--- Material provided ---
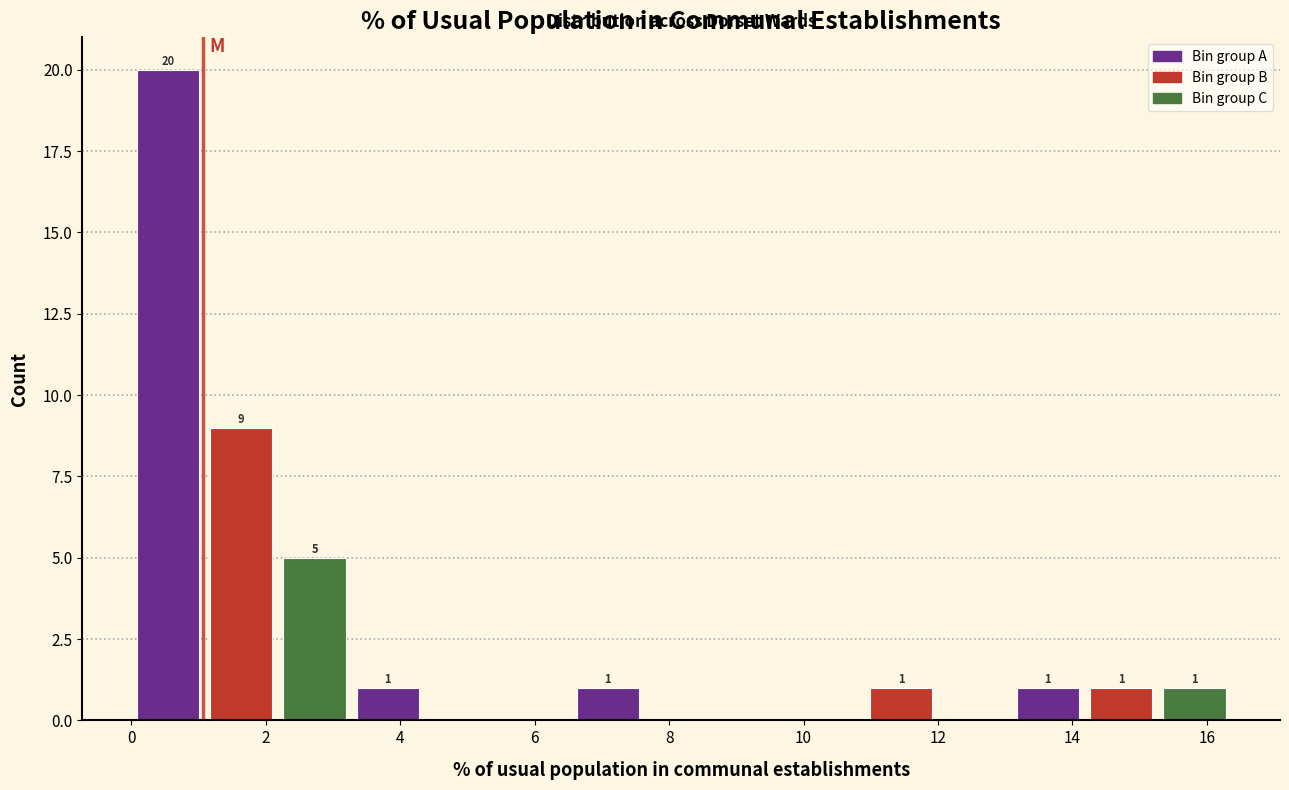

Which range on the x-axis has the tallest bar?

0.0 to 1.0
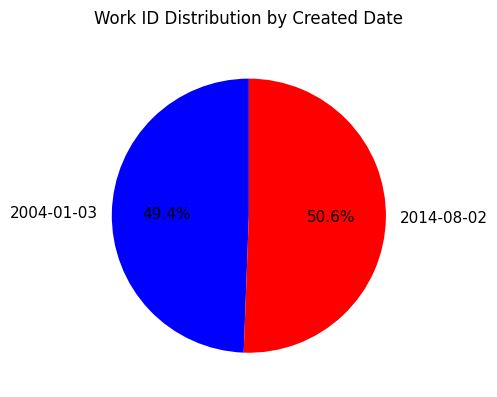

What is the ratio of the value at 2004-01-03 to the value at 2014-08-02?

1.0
---
Problem to work on => Can you reproduce all of the items above word for word, omitting the pictures?

Finished task =>
Which range on the x-axis has the tallest bar?

0.0 to 1.0

What is the ratio of the value at 2004-01-03 to the value at 2014-08-02?

1.0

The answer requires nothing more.